**ESTRATTO DEL DOCUMENTO:**
È quanto scrive il Corriere della Sera, che racconta che “una cinquantina di incursori del Col Moschin dovrebbero partire nelle prossime ore” per il Paese nordafricano, per aggiungersi “alle unità speciali di altri Paesi, Francia, Inghilterra e Stati Uniti, che già da alcune settimane raccolgono informazioni e compiono azioni riservate” nell’ex Regno di Muammar Gheddafi.
Sona alcuni degli aspetti analizzati in una conversazione di Formiche.net con il generale Vincenzo Camporini, già capo di Stato maggiore della Difesa, oggi vicepresidente dell’Istituto Affari Internazionali (Iai).
Generale, il Corriere della Sera scrive che “sarà l’Aise, il nostro servizio segreto per la sicurezza esterna, a dirigere le operazioni di unità speciali militari italiane in Libia”. Che cosa ne pensa?

**VOCI FORNITE:**

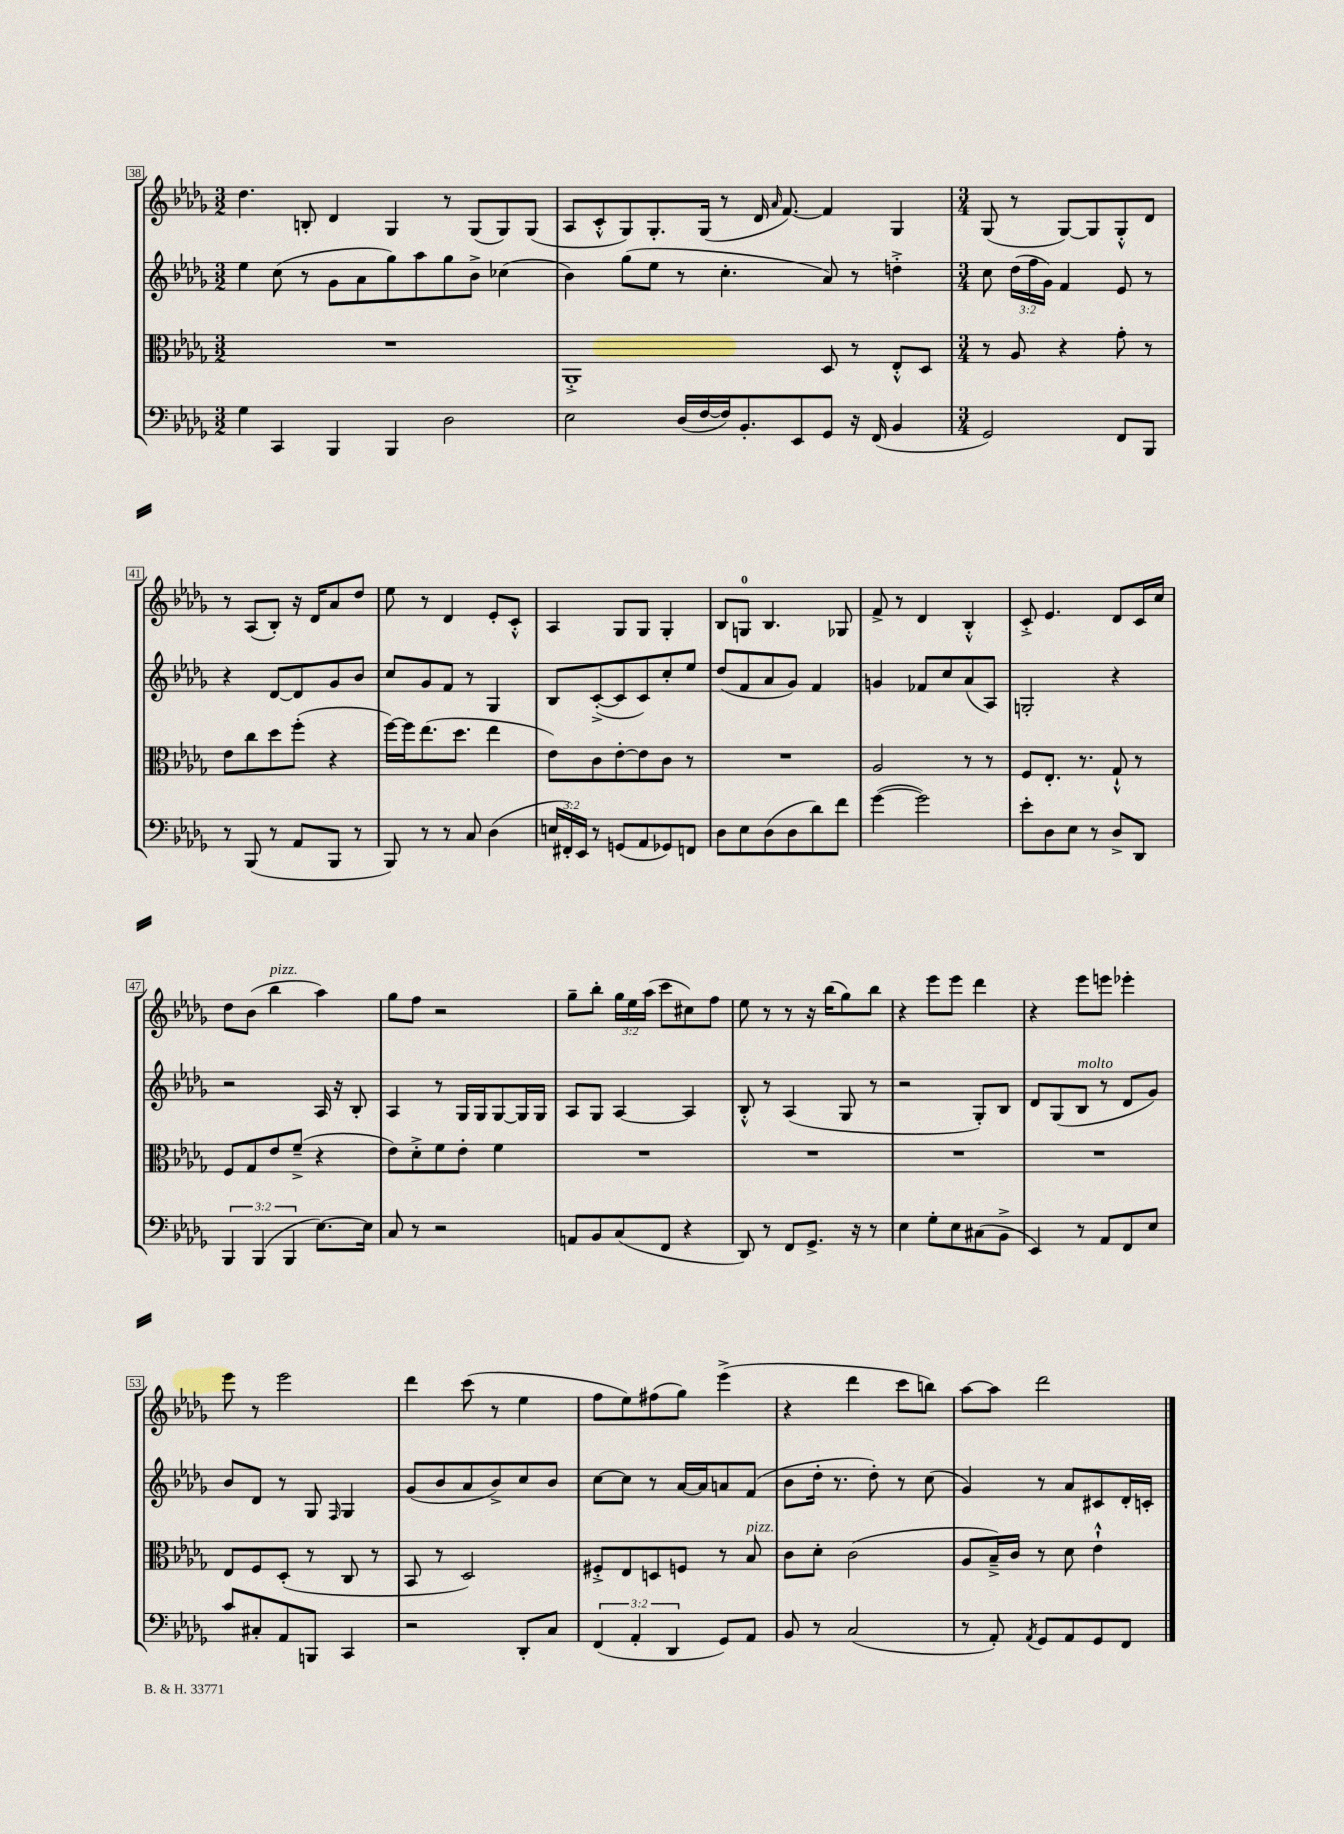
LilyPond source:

<<
\new StaffGroup <<
\new Staff = "s0" {
    \clef treble \key des \major \numericTimeSignature \time 3/2 \override Staff.TupletNumber.text = #tuplet-number::calc-fraction-text
    \autoBeamOff des''4. b8-. des'4 ges4 r8 ges8[( ges8) ges8]( |
    aes8[ c'8-.-^ ges8) ges8.-. ges16]( r8 des'16 \grace { aes'16 } f'8.~) f'4 ges4 |
    \numericTimeSignature \time 3/4 ges8( r8 ges8[~) ges8 ges8-.-^ des'8] |
    r8 aes8[( bes8]-.) r16 des'16[ aes'8 des''8] |
    ees''8 r8 des'4 ees'8[-. c'8]-.-^ |
    aes4 ges8[ ges8] ges4-. |
    bes8[ g8]-0 bes4. ges8 |
    f'8-> r8 des'4 bes4-.-^ |
    c'8-.-> ees'4. des'8[ c'16 c''16] |
    des''8[ bes'8]( bes''4^\markup { \italic "pizz." } aes''4) |
    ges''8[ f''8] r2 |
    ges''8[-- bes''8]-. \tuplet 3/2 { ges''16[ ees''16 aes''16]( } c'''8[ cis''8) f''8] |
    ees''8 r8 r8 r16 bes''16[( ges''8) bes''8] |
    r4 ees'''8[ ees'''8] des'''4 |
    r4 ees'''8[ e'''8] ees'''4-. |
    ees'''8 r8 ees'''2 |
    des'''4 c'''8( r8 ees''4 |
    f''8[ ees''8) fis''8( ges''8]) ees'''4->( |
    r4 des'''4 c'''8[ b''8]) |
    aes''8[~ aes''8] des'''2 \bar "|." |
}
\new Staff = "s1" {
    \clef treble \key des \major \numericTimeSignature \time 3/2 \override Staff.TupletNumber.text = #tuplet-number::calc-fraction-text
    \autoBeamOff ees''4 c''8( r8 ges'8[ aes'8 ges''8) aes''8 ges''8 bes'8]-> ces''4( |
    bes'4) ges''8[( ees''8] r8 c''4.-. aes'8) r8 d''4-.-> |
    \numericTimeSignature \time 3/4 c''8 \tuplet 3/2 { des''16[( f''16 ges'16]) } f'4 ees'8 r8 |
    r4 des'8[~ des'8 ges'8 bes'8] |
    c''8[ ges'8 f'8] r8 ges4 |
    bes8[ c'8~-.->( c'8 c'8) c''8-. ees''8] |
    des''8[( f'8 aes'8 ges'8]) f'4 |
    g'4 fes'8[ c''8 aes'8( aes8]) |
    g2-. r4 |
    r2 aes16 r16 bes8-. |
    aes4 r8 ges16[ ges16 ges8~ ges16 ges16] |
    aes8[ ges8] aes4~ aes4 |
    bes8-.-^ r8 aes4( ges8 r8 |
    r2 ges8[-.) bes8] |
    des'8[ ges8( bes8]^\markup { \italic "molto" } r8 des'8[ ges'8]) |
    bes'8[ des'8] r8 ges8 \grace { f16 } ges4 |
    ges'8[( bes'8 aes'8 bes'8->) c''8 bes'8] |
    c''8[~ c''8] r8 aes'16[~ aes'16 a'8 f'8]( |
    bes'8[ des''16]-. r8. des''8-.) r8 c''8( |
    ges'4) r8 aes'8[ cis'8 des'16-. c'16]-. \bar "|." |
}
\new Staff = "s2" {
    \clef alto \key des \major \numericTimeSignature \time 3/2
    \autoBeamOff R1. |
    aes,1-.-> des8 r8 ees8[-.-^ des8] |
    \numericTimeSignature \time 3/4 r8 aes8 r4 ges'8-. r8 |
    ees'8[ c''8 des''8 f''8]-.( r4 |
    f''16[~) f''16 ees''8.( des''8.] ees''4 |
    ees'8[) c'8 ees'8~-. ees'8 c'8] r8 |
    R2. |
    aes2 r8 r8 |
    f8[ ees8.]-. r8. ges8-!-^ r8 |
    f8[ ges8 ees'8 f'8]--->( r4 |
    ees'8[) des'8-.-> f'8 ees'8]-. f'4 |
    R2. |
    R2. |
    R2. |
    R2. |
    ees8[ f8 des8]-.( r8 c8 r8 |
    bes,8 r8 des2) |
    fis8[-.-> ees8 d8 f8] r8 bes8^\markup { \italic "pizz." } |
    c'8[ des'8]-. c'2( |
    aes8[ bes16--->) c'16] r8 des'8 ees'4-!-^ \bar "|." |
}
\new Staff = "s3" {
    \clef bass \key des \major \numericTimeSignature \time 3/2 \override Staff.TupletNumber.text = #tuplet-number::calc-fraction-text
    \autoBeamOff ges4 c,4 bes,,4 bes,,4 des2 |
    ees2 des16[( f16~ f16) bes,8.-. ees,8 ges,8] r16 f,16( bes,4 |
    \numericTimeSignature \time 3/4 ges,2) f,8[ bes,,8] |
    r8 bes,,8( r8 aes,8[ bes,,8] r8 |
    bes,,8) r8 r8 c8 des4( |
    \tuplet 3/2 { e16[ fis,16-.) ees,16] } r8 g,8[( aes,8 ges,8) f,8] |
    des8[ ees8 des8( des8 des'8) f'8] |
    ges'4~( ges'2) |
    ees'8[-. des8 ees8] r8 des8[-> des,8] |
    \tuplet 3/2 { bes,,4 bes,,4( bes,,4 } ees8.[~) ees16] |
    c8 r8 r2 |
    a,8[ bes,8 c8( f,8] r4 |
    des,8) r8 f,8[ ges,8.]-> r16 r8 |
    ees4 ges8[-. ees8 cis8( bes,8]-> |
    ees,4) r8 aes,8[ f,8 ees8] |
    c'8[ cis8-. aes,8 b,,8] c,4 |
    r2 des,8[-. c8] |
    \tuplet 3/2 { f,4( aes,4-. des,4 } ges,8[) aes,8] |
    bes,8 r8 c2( |
    r8 aes,8-.) \acciaccatura { aes,8 } ges,8[ aes,8 ges,8 f,8] \bar "|." |
}
>>
>>
\layout { \context { \Score currentBarNumber = #38 \override BarNumber.stencil = #(make-stencil-boxer 0.1 0.3 ly:text-interface::print) } }
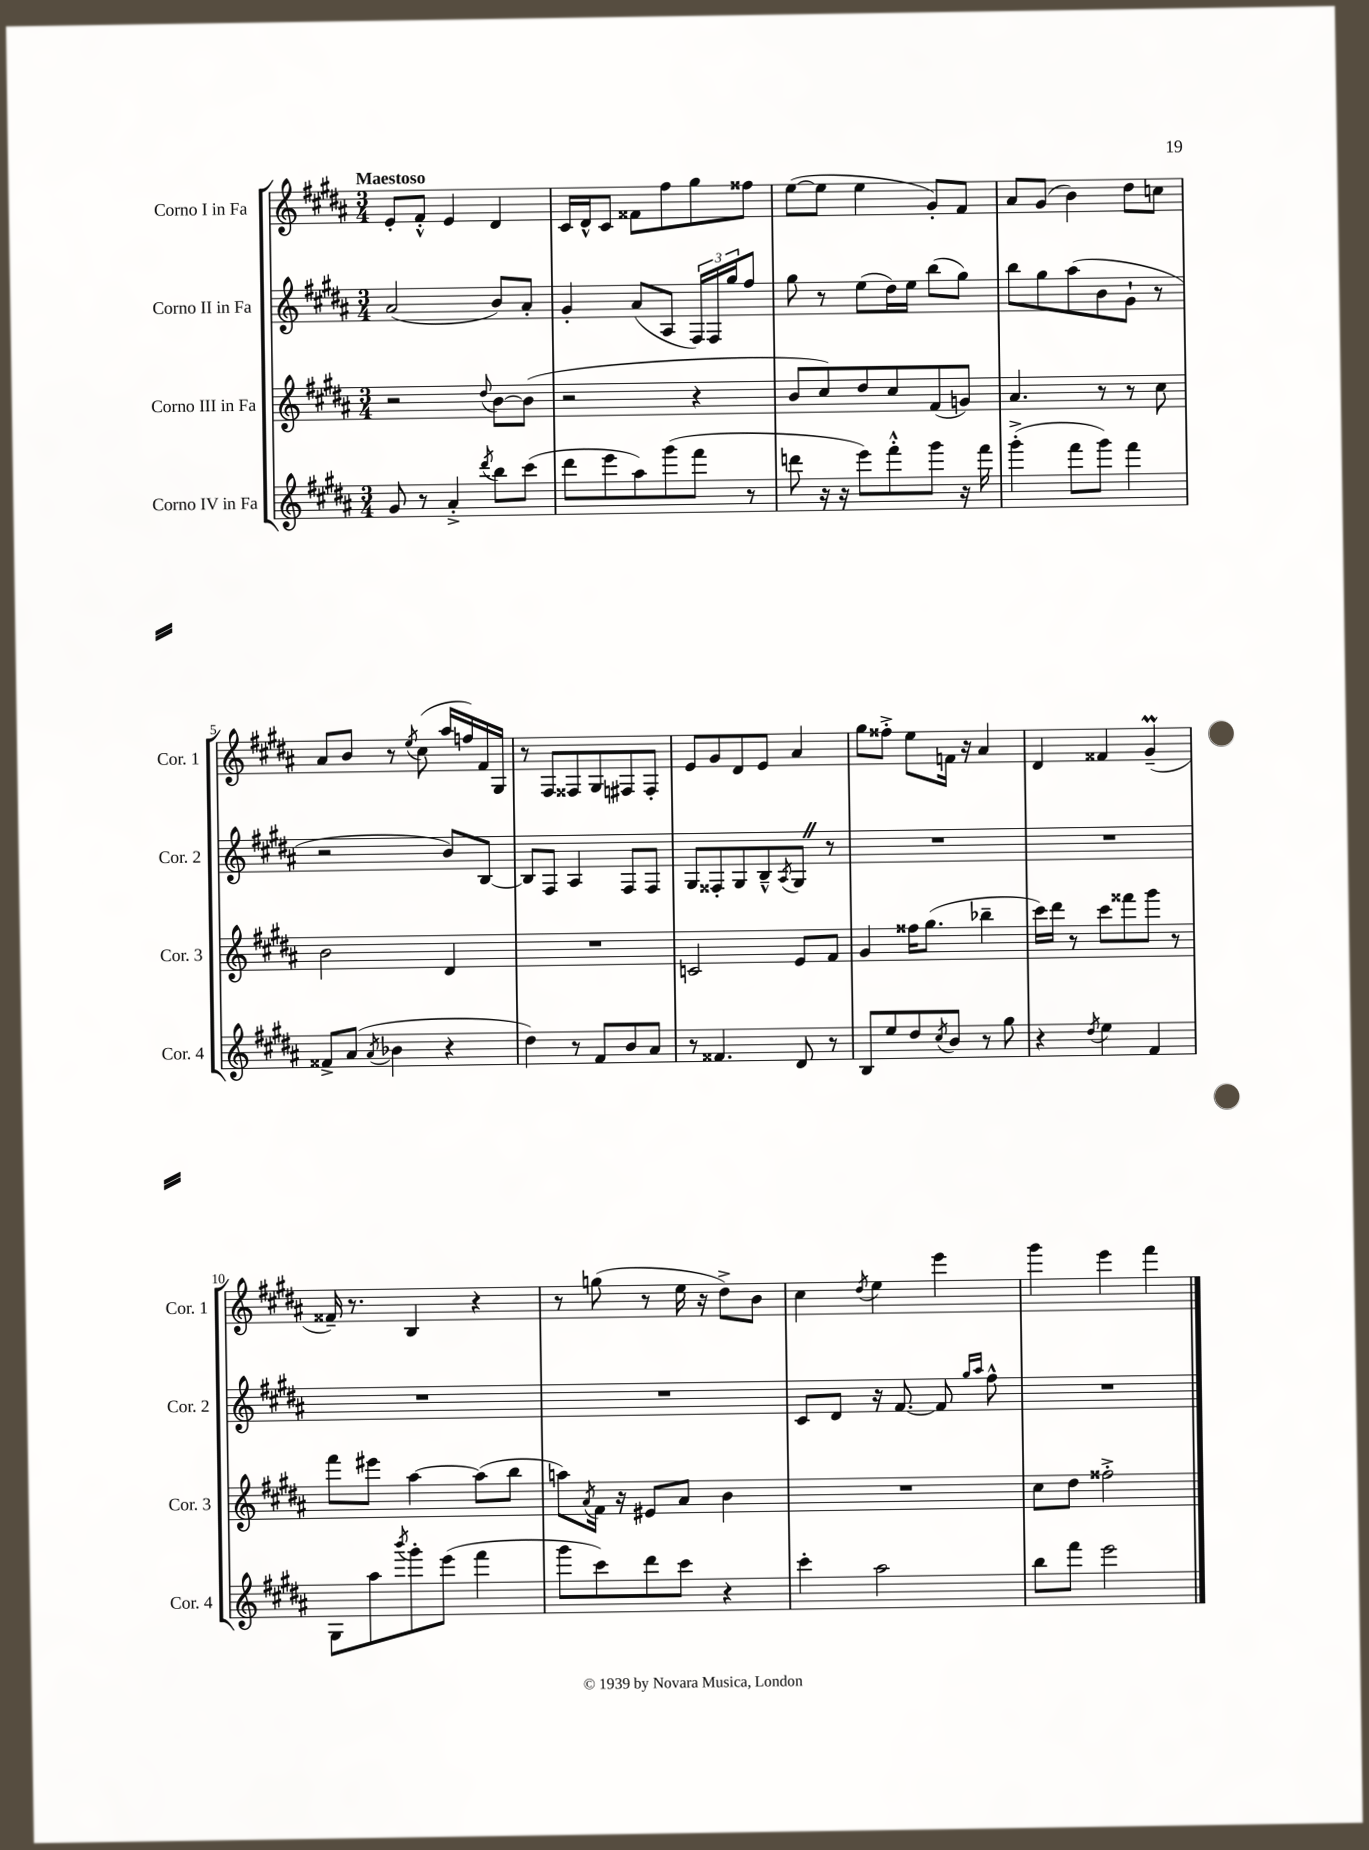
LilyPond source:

<<
\new StaffGroup <<
\new Staff = "s0" \with { instrumentName = "Corno I in Fa" shortInstrumentName = "Cor. 1" } {
    \clef treble \key b \major \numericTimeSignature \time 3/4 \tempo "Maestoso"
    e'8-. fis'8-.-^ e'4 dis'4 |
    cis'16 dis'16-^ cis'8 fisis'8 fis''8 gis''8 fisis''8 |
    e''8~( e''8 e''4 gis'8-.) fis'8 |
    ais'8 gis'8( b'4) dis''8 c''8 |
    ais'8 b'8 r8 \acciaccatura { e''8 } cis''8( ais''16 f''16) fis'16 gis16 |
    r8 fis8 fisis8 gis8 fis8 fis8-. |
    e'8 gis'8 dis'8 e'8 ais'4 |
    gis''8 fisis''8-.-> e''8 f'16 r16 ais'4 |
    dis'4 fisis'4 gis'4--\prall( |
    fisis'16--) r8. b4 r4 |
    r8 g''8( r8 e''16 r16 dis''8->) b'8 |
    cis''4 \acciaccatura { dis''8 } e''4 e'''4 |
    gis'''4 e'''4 fis'''4 \bar "|." |
}
\new Staff = "s1" \with { instrumentName = "Corno II in Fa" shortInstrumentName = "Cor. 2" } {
    \clef treble \key b \major \numericTimeSignature \time 3/4
    ais'2( b'8) ais'8-. |
    gis'4-. ais'8( ais8 \tuplet 3/2 { fis16) fis16 gis''16 } fis''8 |
    gis''8 r8 e''8( dis''16) e''16 b''8( gis''8) |
    b''8 gis''8 ais''8( b'8 gis'8-! r8 |
    r2 b'8) b8~ |
    b8 fis8 ais4 fis8 fis8 |
    gis8 fisis8-. gis8 b8---^ \acciaccatura { ais8 } gis8 \once \override BreathingSign.text = \markup { \musicglyph "scripts.caesura.straight" } \breathe r8 |
    R2. |
    R2. |
    R2. |
    R2. |
    cis'8 dis'8 r16 fis'8.~ fis'8 \grace { gis''16 ais''16 } fis''8-^ |
    R2. \bar "|." |
}
\new Staff = "s2" \with { instrumentName = "Corno III in Fa" shortInstrumentName = "Cor. 3" } {
    \clef treble \key b \major \numericTimeSignature \time 3/4
    r2 \appoggiatura { dis''8 } b'8~ b'8( |
    r2 r4 |
    b'8 cis''8) dis''8 cis''8 fis'8( g'8) |
    ais'4. r8 r8 cis''8 |
    b'2 dis'4 |
    R2. |
    c'2 e'8 fis'8 |
    gis'4 fisis''16 gis''8.( bes''4-- |
    cis'''16) dis'''16 r8 cis'''8 fisis'''8 gis'''8 r8 |
    fis'''8 eis'''8 ais''4~ ais''8( b''8 |
    a''8) \acciaccatura { ais'8 } fis'16 r16 eis'8 ais'8 b'4 |
    R2. |
    cis''8 dis''8 fisis''2-.-> \bar "|." |
}
\new Staff = "s3" \with { instrumentName = "Corno IV in Fa" shortInstrumentName = "Cor. 4" } {
    \clef treble \key b \major \numericTimeSignature \time 3/4
    gis'8 r8 ais'4-.-> \acciaccatura { dis'''8 } b''8 cis'''8( |
    dis'''8 e'''8 ais''8) gis'''8( fis'''8 r8 |
    d'''8 r16 r16 e'''8) fis'''8-.-^ gis'''8 r16 fis'''16 |
    gis'''4-.->( fis'''8 gis'''8) fis'''4 |
    fisis'8-> ais'8( \acciaccatura { ais'8 } bes'4 r4 |
    dis''4) r8 fis'8 b'8 ais'8 |
    r8 fisis'4. dis'8 r8 |
    b8 e''8 dis''8 \acciaccatura { cis''8 } b'8 r8 gis''8 |
    r4 \acciaccatura { dis''8 } e''4 fis'4 |
    gis8 ais''8 \acciaccatura { b'''8 } gis'''8-. e'''8( fis'''4 |
    gis'''8 cis'''8) dis'''8 cis'''8 r4 |
    cis'''4-. ais''2 |
    b''8 fis'''8 e'''2 \bar "|." |
}
>>
>>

**DESCRIZIONE DEL COMPITO:** Elenca, nell'ordine in cui compaiono, tutti i Paesi chiamati per nome nell'estratto del documento.

**RISULTATO DELL'ESERCIZIO:** Francia, Inghilterra, Stati Uniti, Libia.